• [EXTRACTED TEXT]

━━━━━━━━━━

George
Ganninger, aged 26, youngest son of Mrs. Theresa
Ganninger of Maple street, died November 1 of
wounds received in battle somewhere in Belgium,
according to a telegram received from the war
department by Mrs. Ganninger last Friday. When or
how Ganninger received his injuries is not known
here, but letters received from him by relatives
here would indicate that he was injured only a
few days before his death. A letter has been
received dated October 26 which made no mention
of any mishap.Ganninger, who was a meat cutter
employed at the Star Meat Market on Vandalia
street, was drafted to Camp Dix on April 30.
After six weeks training he was picked as one of
a few from his squad to go across with a group of
New York men, and they sailed on June 22. He
landed in France on August 16. He was made member
of a bombing squad in a company of shock
troops who were called upon to go in the
very advance in each engagement.
Ganninger wrote
frequently of having been in heavy engagements.

━━━━━━━━━━

• [Rows from a segmentation dataset]
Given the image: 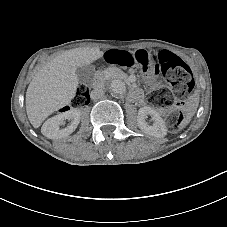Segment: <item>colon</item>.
I'll list each match as a JSON object with an SVG mask.
<instances>
[{
    "label": "colon",
    "mask_w": 227,
    "mask_h": 227,
    "mask_svg": "<svg viewBox=\"0 0 227 227\" xmlns=\"http://www.w3.org/2000/svg\"><path fill=\"white\" fill-rule=\"evenodd\" d=\"M104 59L111 64L130 69H141L145 72L155 69L163 72L172 86V90L160 88L151 98V104L156 108H170L185 100L194 88L190 67L178 56L168 51H159L154 59L140 53L112 50L104 54ZM89 88L81 85L71 101L72 107H83L89 102ZM183 120L181 111L171 112L166 118V124L171 131H176Z\"/></svg>",
    "instance_id": "5ec220e1"
}]
</instances>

━━━━━━━━━━

• [WHAT IS EXPECTED] Write the next part of the newspaper notice about George Ganninger's death, beginning after its final sentence.

• [SOLVED PROBLEM]
He told in one letter of having been in the last
Verdun drive, and of being one of the only two
who came back alive at the end of the conflict,
though there were twenty-six of his squad when
the fighting began. His rifle and mess kit were
both shot away, and he wrote that he considered
it a miracle that he escaped.
In another he told
of being on No-Mans Land when it became
necessary to dig in. He said just as they
completed this work a German shell fell among
them killing three of the party outright, and the
body of one of his companions falling directly
upon him after it had been hurled in the air.
The official
telegram did not say that the young Ganninger
died in Belgium and members of the family here
infer this only from the fact that his last two
letters were dated somewhere in
Belgium. He wrote that Belgium had been a
beautiful country before the war but was now
mainly mud and shell holes.
Ganninger
was born in Marine in this county on Sept. 14,
1892. He was the son of John and Theresa
Ganninger, the former being dead. He is survived
by three brothers and five sisters. These are
Frank of St. Louis, John of Troy, Joe of
Marshalltown, Iowa, Mrs. Kate Liebler of Troy,
Mrs. Mary Ryan of St. Louis, Mrs. Emma Harvie of
Winchester, Kan., Mrs. Minnie Roedger of
Collinsville and Miss Josephine at home.
Ganningers
father was a civil war veteran.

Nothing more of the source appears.